*** Opening of EXCERPTED DATA ***

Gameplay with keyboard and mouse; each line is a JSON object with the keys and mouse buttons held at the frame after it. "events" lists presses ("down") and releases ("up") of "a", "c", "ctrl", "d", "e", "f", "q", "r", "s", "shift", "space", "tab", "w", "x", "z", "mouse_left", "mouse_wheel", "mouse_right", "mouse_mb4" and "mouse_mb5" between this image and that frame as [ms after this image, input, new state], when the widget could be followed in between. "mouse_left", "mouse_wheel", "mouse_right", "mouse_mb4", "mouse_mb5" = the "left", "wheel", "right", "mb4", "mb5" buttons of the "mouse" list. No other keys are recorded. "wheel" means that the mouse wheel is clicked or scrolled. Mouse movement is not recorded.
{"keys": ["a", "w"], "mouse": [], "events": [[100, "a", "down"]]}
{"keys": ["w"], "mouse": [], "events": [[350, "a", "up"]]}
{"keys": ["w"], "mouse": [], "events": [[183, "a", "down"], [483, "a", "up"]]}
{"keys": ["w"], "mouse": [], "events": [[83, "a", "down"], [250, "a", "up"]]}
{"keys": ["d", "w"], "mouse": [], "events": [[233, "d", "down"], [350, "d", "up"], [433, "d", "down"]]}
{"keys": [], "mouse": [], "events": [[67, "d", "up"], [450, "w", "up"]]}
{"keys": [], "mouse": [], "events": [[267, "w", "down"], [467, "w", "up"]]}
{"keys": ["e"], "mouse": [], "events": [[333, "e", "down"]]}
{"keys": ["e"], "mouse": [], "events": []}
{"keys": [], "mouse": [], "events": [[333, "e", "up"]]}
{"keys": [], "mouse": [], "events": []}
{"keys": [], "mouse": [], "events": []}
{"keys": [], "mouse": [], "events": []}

*** Close of EXCERPTED DATA ***

■ WORK REQUIRED
Retype the entries. Every line must match exactly.

■ FINAL ANSWER
Gameplay with keyboard and mouse; each line is a JSON object with the keys and mouse buttons held at the frame after it. "events" lists presses ("down") and releases ("up") of "a", "c", "ctrl", "d", "e", "f", "q", "r", "s", "shift", "space", "tab", "w", "x", "z", "mouse_left", "mouse_wheel", "mouse_right", "mouse_mb4" and "mouse_mb5" between this image and that frame as [ms after this image, input, new state], when the widget could be followed in between. "mouse_left", "mouse_wheel", "mouse_right", "mouse_mb4", "mouse_mb5" = the "left", "wheel", "right", "mb4", "mb5" buttons of the "mouse" list. No other keys are recorded. "wheel" means that the mouse wheel is clicked or scrolled. Mouse movement is not recorded.
{"keys": ["a", "w"], "mouse": [], "events": [[100, "a", "down"]]}
{"keys": ["w"], "mouse": [], "events": [[350, "a", "up"]]}
{"keys": ["w"], "mouse": [], "events": [[183, "a", "down"], [483, "a", "up"]]}
{"keys": ["w"], "mouse": [], "events": [[83, "a", "down"], [250, "a", "up"]]}
{"keys": ["d", "w"], "mouse": [], "events": [[233, "d", "down"], [350, "d", "up"], [433, "d", "down"]]}
{"keys": [], "mouse": [], "events": [[67, "d", "up"], [450, "w", "up"]]}
{"keys": [], "mouse": [], "events": [[267, "w", "down"], [467, "w", "up"]]}
{"keys": ["e"], "mouse": [], "events": [[333, "e", "down"]]}
{"keys": ["e"], "mouse": [], "events": []}
{"keys": [], "mouse": [], "events": [[333, "e", "up"]]}
{"keys": [], "mouse": [], "events": []}
{"keys": [], "mouse": [], "events": []}
{"keys": [], "mouse": [], "events": []}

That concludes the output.